- Job:
Put the lines of the listing below into a numbered list, starting with its first line and ending with the line containing "prazos: prazos -> acesso". Leave out any blank lines.
** Start **
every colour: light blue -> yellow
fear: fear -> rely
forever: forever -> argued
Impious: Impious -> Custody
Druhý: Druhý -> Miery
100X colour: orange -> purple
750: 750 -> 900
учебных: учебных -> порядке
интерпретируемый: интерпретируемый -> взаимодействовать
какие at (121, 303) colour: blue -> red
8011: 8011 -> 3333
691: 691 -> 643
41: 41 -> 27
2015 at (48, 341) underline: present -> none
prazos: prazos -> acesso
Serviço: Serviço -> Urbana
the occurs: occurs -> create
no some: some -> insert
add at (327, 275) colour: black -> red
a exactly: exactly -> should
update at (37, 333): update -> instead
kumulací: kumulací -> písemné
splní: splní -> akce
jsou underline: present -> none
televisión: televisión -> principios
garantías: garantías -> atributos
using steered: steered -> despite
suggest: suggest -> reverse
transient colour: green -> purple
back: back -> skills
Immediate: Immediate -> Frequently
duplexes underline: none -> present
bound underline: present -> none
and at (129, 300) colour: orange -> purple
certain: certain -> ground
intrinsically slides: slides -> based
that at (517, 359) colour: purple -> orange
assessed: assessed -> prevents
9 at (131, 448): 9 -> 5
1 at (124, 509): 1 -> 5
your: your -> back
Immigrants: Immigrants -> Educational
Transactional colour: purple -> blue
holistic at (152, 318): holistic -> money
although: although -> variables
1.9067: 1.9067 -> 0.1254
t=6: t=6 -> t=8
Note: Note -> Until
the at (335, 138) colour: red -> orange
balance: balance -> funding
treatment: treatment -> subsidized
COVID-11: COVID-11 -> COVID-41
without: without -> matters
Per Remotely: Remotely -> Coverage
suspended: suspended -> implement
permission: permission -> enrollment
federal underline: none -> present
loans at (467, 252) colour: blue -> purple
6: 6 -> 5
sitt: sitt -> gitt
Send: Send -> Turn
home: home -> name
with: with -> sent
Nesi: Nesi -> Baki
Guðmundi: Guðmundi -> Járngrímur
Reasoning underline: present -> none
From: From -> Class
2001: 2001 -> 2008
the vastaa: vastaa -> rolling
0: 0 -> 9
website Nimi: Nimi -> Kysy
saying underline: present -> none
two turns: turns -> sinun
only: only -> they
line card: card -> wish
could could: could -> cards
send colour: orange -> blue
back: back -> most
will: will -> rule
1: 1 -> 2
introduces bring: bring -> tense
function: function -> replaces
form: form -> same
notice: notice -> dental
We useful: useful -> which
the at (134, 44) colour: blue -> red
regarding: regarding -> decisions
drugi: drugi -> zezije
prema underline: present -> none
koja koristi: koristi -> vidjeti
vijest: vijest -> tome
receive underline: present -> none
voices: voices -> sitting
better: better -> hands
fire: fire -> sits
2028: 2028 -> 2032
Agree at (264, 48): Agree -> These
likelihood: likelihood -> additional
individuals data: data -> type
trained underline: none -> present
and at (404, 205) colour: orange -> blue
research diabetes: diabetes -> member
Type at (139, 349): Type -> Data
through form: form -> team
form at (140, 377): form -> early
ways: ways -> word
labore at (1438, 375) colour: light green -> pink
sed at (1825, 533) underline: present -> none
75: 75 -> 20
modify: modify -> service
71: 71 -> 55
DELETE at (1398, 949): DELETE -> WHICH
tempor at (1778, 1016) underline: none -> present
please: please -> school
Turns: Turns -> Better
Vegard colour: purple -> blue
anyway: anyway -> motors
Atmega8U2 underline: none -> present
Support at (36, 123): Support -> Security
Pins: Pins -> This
** End **
- Full solution:
1. every colour: light blue -> yellow
2. fear: fear -> rely
3. forever: forever -> argued
4. Impious: Impious -> Custody
5. Druhý: Druhý -> Miery
6. 100X colour: orange -> purple
7. 750: 750 -> 900
8. учебных: учебных -> порядке
9. интерпретируемый: интерпретируемый -> взаимодействовать
10. какие at (121, 303) colour: blue -> red
11. 8011: 8011 -> 3333
12. 691: 691 -> 643
13. 41: 41 -> 27
14. 2015 at (48, 341) underline: present -> none
15. prazos: prazos -> acesso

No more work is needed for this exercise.